Dear Editor:

We have read with great interest the article “Acute cerebellar edema after traumatic brain injury in a child. a case report” written by Dr. Nader Hejrati and his colleagues [1]. This article has been translated into Chinese and published on the website “Neurosurgery News,” which has attracted the attention of many neurosurgeons in China and prompted plenty of discussion.

In this article, an unusual case of acute cerebellar swelling after TBI with supratentorial contusions in a 10-year-old boy is described. In addition, the authors discussed the possible pathophysiological mechanism of this phenomenon. Some factors, such as posttraumatic sinus venous thrombosis, hypoosmolar hyponatremia, and disturbance of venous drainage, are proved unlikely in the case. Fortunately, with suboccipital decompressive and external ventricular drain surgery, bifrontal craniectomy, and ventriculoperitoneal shunt, the boy recovered with no evident neurological findings.

Nevertheless, we think that the immediate deterioration of the boy was due to the central hernia and tonsillar hernia caused by bifrontal contusion and edema. Supratentorial brain contusion with brain edema led to the increase in intracranial pressure, the downward displacement of the cerebral hemispheres, and the compression of venous sinuses at the base of the skull, which resulted in the disturbance of venous drainage. Diffusion-weighted imaging showed late signs of cerebral herniation, in terms of infarctions in the left anterior, medial, and posterior circulation, which also indirectly proved our view. In our hospital, there have been several similar cases of traumatic bifrontal contusions which were initially not serious but developed rapidly and often became abruptly severe and endangered the life of patients. We think it is better to perform bifrontal craniectomy firstly in this case, and suboccipital decompressive surgery can aggravate the downward movement of the brain.

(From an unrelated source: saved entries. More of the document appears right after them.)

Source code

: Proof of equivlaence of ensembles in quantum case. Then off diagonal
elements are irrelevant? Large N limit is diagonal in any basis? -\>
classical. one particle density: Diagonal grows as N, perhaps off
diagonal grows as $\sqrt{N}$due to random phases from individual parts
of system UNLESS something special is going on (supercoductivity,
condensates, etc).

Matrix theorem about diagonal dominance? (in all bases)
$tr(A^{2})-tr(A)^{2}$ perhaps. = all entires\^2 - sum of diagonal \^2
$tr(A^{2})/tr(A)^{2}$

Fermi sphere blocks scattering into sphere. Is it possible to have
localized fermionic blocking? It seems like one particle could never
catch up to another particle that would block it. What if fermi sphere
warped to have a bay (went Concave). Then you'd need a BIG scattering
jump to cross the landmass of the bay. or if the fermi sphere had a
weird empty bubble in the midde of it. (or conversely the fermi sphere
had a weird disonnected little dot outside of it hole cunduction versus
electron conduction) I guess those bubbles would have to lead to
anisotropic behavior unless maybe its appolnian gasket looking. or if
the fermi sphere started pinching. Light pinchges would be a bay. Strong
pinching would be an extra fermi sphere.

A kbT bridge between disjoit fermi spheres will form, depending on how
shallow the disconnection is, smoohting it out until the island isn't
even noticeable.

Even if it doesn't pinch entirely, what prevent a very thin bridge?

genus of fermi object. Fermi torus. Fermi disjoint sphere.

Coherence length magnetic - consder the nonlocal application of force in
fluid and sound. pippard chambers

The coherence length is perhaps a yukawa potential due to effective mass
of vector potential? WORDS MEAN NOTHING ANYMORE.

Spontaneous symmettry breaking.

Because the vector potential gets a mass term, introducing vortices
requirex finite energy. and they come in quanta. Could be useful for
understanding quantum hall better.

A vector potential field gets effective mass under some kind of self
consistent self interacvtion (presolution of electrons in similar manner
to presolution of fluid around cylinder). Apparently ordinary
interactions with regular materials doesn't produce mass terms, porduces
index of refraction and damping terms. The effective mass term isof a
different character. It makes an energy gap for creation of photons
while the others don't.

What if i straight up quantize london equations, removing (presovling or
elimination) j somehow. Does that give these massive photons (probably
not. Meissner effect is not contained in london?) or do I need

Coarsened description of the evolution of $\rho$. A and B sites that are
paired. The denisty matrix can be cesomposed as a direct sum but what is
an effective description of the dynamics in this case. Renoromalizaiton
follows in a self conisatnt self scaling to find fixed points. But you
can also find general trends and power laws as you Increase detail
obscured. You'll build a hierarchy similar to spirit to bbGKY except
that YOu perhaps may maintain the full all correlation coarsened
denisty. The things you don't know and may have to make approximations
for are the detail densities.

The concept of central brain herniation originated in the 1980s in various clinical reports. Central brain herniation demonstrates a top-down developmental process which first involves the diencephalon and then develops toward the mesencephalon, pons, and medulla oblongata [2]. These movements cause the brainstem to become compressed, pulled, and ischemic, which leads to swelling and hemorrhage. Early recognition and treatment of central brain herniation, due to its particular pathologic process, are vital for patient management. Effacement of the perimesencephalic cisterns is the most useful finding. Early symmetric miosis or slight disturbances of consciousness accompanied by irritability represent a key observation regarding the decision of surgery [3]. We recommend managing these patients with intensive care unit admission and early intracranial pressure monitoring. If they do deteriorate despite these measures, rapid bifrontal decompression can lead to good functional outcomes. The prognosis of this boy is good, which proves the authors’ words: all the therapeutic options should be exhausted.